◆ TRY IT: Pictures excluded, output exactly the lines from the one containing "middle pip: (136, 104)" through the last line of the listing below.

--*--

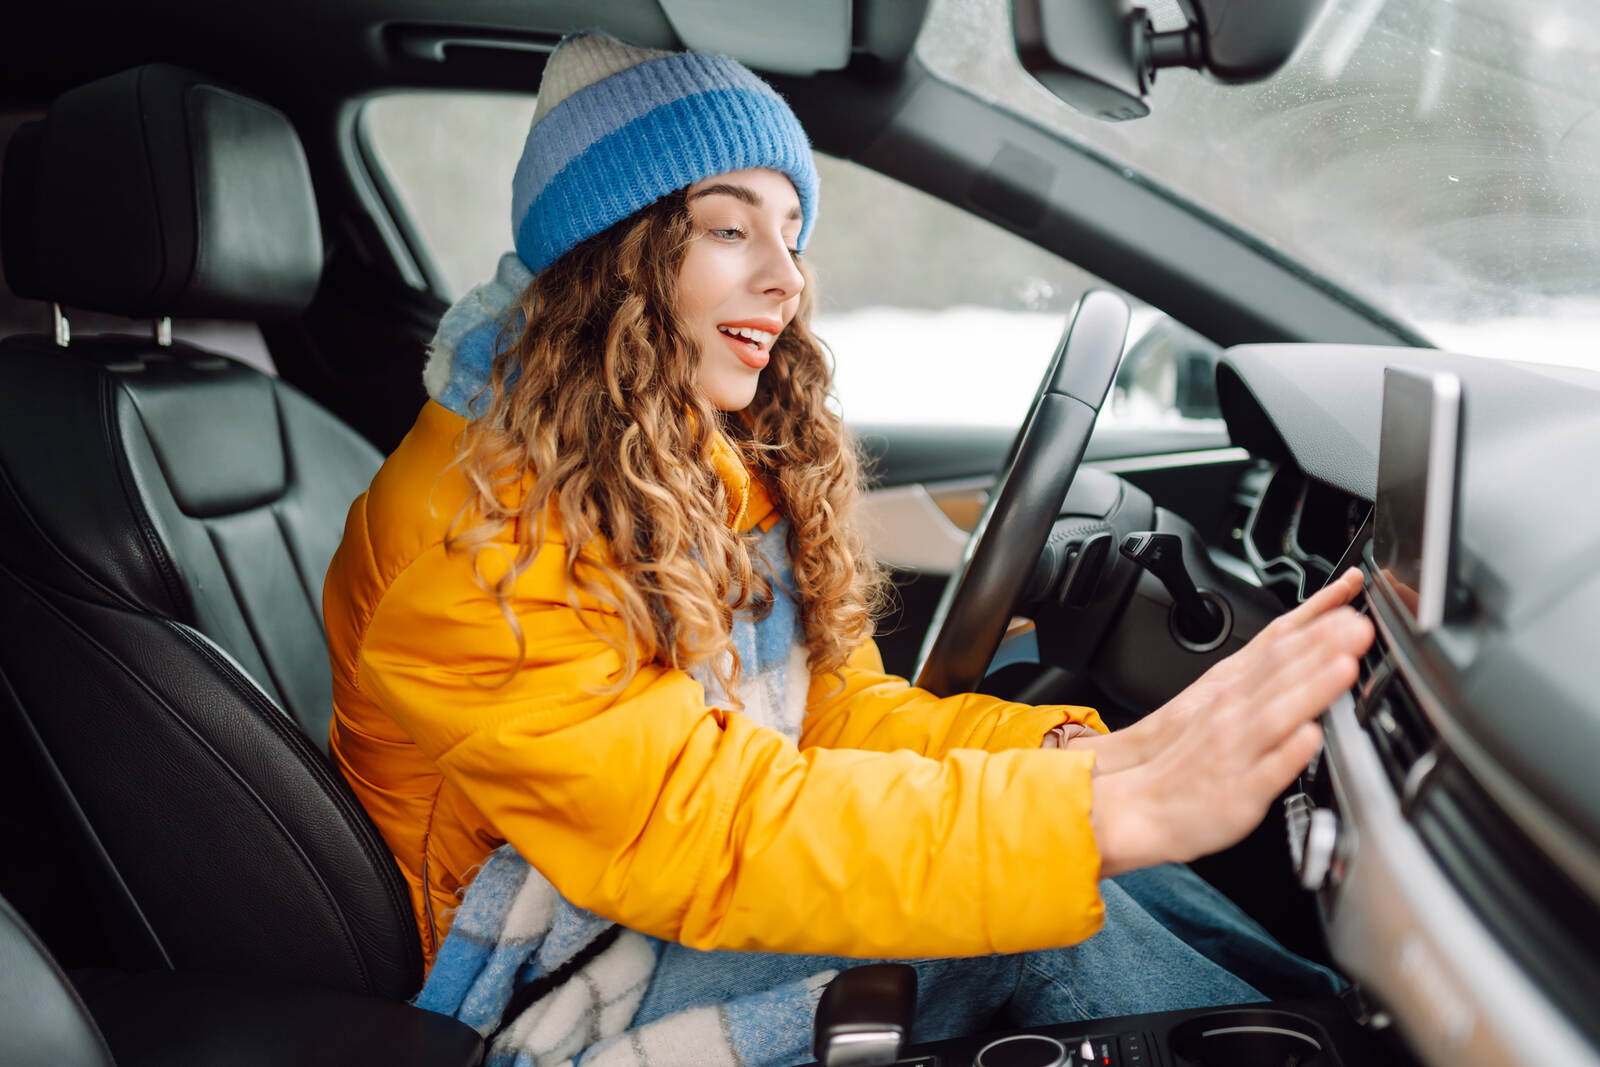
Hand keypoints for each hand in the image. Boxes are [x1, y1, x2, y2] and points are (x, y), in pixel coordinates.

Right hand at [1064, 567, 1367, 775]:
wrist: (1138, 803)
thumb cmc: (1182, 757)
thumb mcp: (1213, 702)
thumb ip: (1258, 677)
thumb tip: (1299, 651)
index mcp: (1231, 689)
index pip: (1279, 642)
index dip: (1317, 615)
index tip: (1351, 591)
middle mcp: (1234, 713)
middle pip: (1283, 671)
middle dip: (1325, 644)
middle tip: (1362, 623)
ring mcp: (1237, 750)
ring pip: (1277, 713)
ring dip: (1312, 689)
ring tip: (1346, 666)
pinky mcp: (1240, 792)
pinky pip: (1266, 771)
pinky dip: (1288, 753)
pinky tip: (1310, 738)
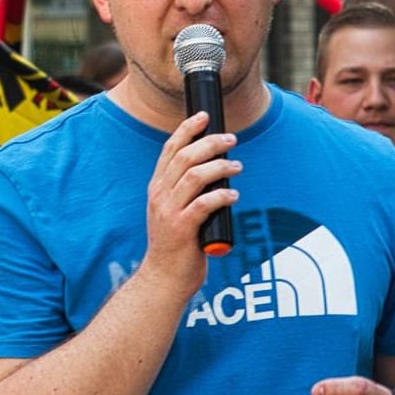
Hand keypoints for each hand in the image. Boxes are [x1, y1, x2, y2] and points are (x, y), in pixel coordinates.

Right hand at [141, 111, 240, 297]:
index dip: (186, 130)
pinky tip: (233, 195)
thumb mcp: (173, 211)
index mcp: (157, 188)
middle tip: (231, 140)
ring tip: (237, 167)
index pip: (169, 150)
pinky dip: (221, 196)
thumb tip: (216, 169)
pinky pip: (204, 204)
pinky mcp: (182, 229)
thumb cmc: (176, 245)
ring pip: (194, 176)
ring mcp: (169, 212)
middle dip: (210, 143)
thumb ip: (186, 191)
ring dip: (219, 167)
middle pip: (184, 157)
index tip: (204, 117)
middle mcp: (160, 196)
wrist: (164, 278)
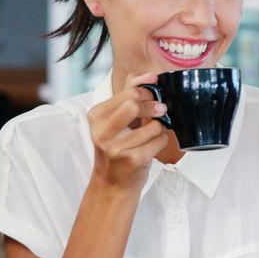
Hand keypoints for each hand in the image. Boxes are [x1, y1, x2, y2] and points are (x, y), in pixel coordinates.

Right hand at [88, 72, 169, 190]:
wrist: (113, 182)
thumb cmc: (119, 146)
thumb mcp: (117, 119)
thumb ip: (130, 94)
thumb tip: (149, 75)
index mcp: (97, 115)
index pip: (129, 92)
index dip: (148, 92)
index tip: (155, 95)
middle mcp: (102, 131)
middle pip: (136, 104)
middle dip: (154, 107)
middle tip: (160, 111)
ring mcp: (116, 147)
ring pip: (154, 125)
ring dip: (159, 129)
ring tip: (151, 135)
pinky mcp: (132, 160)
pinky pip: (160, 141)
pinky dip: (161, 142)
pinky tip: (151, 147)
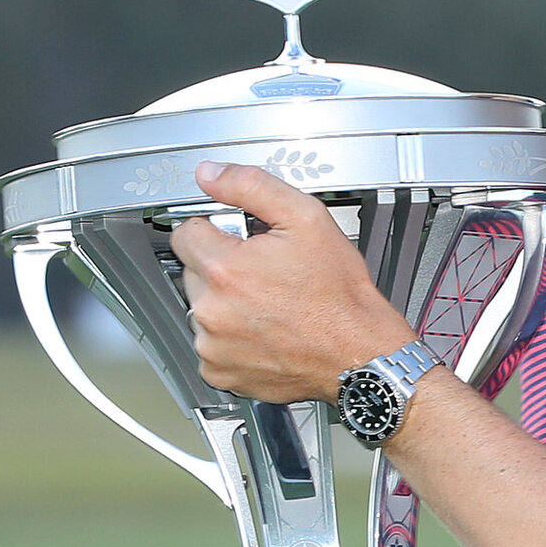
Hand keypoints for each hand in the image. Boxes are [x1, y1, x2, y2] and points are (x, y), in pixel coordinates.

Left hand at [173, 161, 416, 403]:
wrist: (359, 355)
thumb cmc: (339, 297)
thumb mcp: (307, 220)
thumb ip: (251, 187)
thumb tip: (211, 175)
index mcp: (224, 269)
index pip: (186, 233)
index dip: (216, 230)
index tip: (241, 241)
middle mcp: (210, 311)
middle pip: (193, 272)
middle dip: (222, 267)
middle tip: (265, 273)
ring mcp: (212, 345)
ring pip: (201, 309)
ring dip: (225, 303)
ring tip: (268, 304)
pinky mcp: (220, 371)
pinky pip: (210, 345)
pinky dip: (230, 338)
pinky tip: (263, 330)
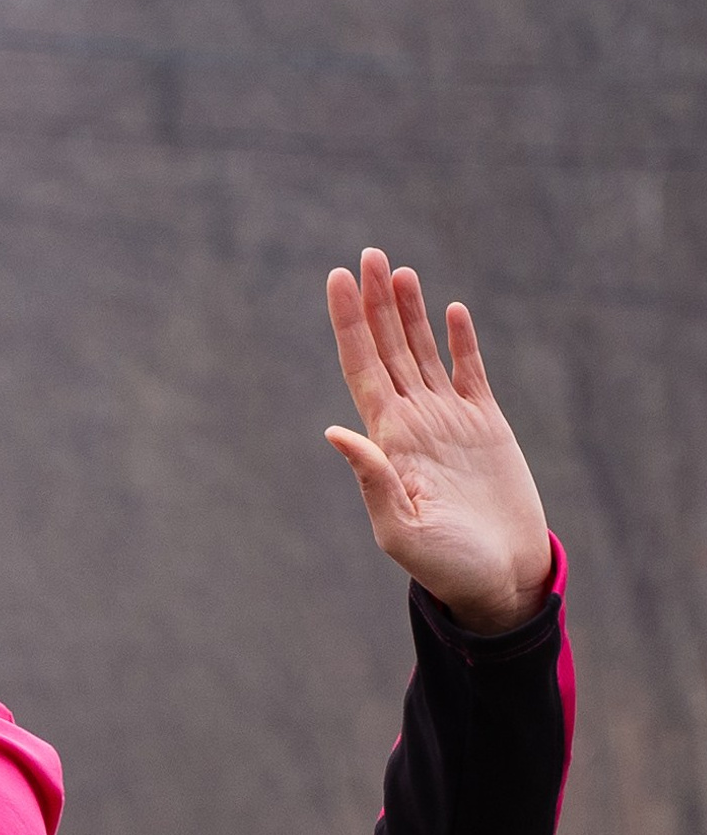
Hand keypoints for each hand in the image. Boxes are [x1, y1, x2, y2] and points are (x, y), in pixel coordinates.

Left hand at [323, 250, 550, 636]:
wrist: (497, 578)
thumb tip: (337, 431)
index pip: (361, 369)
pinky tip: (449, 310)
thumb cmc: (444, 566)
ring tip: (396, 270)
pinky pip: (470, 371)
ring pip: (423, 353)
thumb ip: (372, 479)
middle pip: (388, 350)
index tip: (336, 280)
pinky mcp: (485, 424)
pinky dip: (459, 340)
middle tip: (366, 256)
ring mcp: (448, 421)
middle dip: (375, 304)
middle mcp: (413, 424)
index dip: (349, 324)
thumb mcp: (399, 528)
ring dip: (410, 312)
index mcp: (388, 442)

--*--

◆ RESULT:
middle pip: (136, 104)
middle dip: (154, 107)
middle tip: (160, 111)
ring mcp: (116, 147)
ring pip: (154, 125)
ring dip: (159, 129)
ring tip: (151, 135)
pinky mcp: (132, 160)
pinky pip: (160, 141)
pinky dip: (161, 142)
pinky tip: (151, 147)
Hand keypoints for each hand in the image. Boxes are [x1, y1, x2, y2] and points are (x, y), in pixel coordinates.

Left hand at [173, 161, 416, 403]:
wrist: (359, 355)
thumb cmc: (339, 297)
thumb mcp: (307, 220)
thumb ip: (251, 187)
thumb tip: (211, 175)
index mcp: (224, 269)
index pip: (186, 233)
index dip: (216, 230)
index tip: (241, 241)
middle mcp: (210, 311)
middle pip: (193, 272)
middle dip: (222, 267)
middle tip: (265, 273)
ring mcp: (212, 345)
ring pip: (201, 309)
ring dip: (225, 303)
ring tip: (268, 304)
pinky mcp: (220, 371)
pinky pip: (210, 345)
pinky dip: (230, 338)
pinky tip: (263, 330)
Hand keypoints for each hand in the image. Boxes are [x1, y1, x2, y2] and points are (x, y), in pixel coordinates.

Left hand at [323, 250, 550, 636]:
wrist: (497, 578)
thumb tip: (337, 431)
index pip: (361, 369)
pinky tip: (449, 310)
thumb cmc: (444, 566)
ring tip: (396, 270)
pinky pip: (470, 371)
ring pip: (423, 353)
thumb ip: (372, 479)
middle pip: (388, 350)
index tip: (336, 280)
pinky mcp: (485, 424)
pinky dip: (459, 340)
middle tip: (366, 256)
ring mcp: (448, 421)
middle dip: (375, 304)
middle mcp: (413, 424)
index dip: (349, 324)
thumb mcp: (399, 528)
ring dip: (410, 312)
index mcp: (388, 442)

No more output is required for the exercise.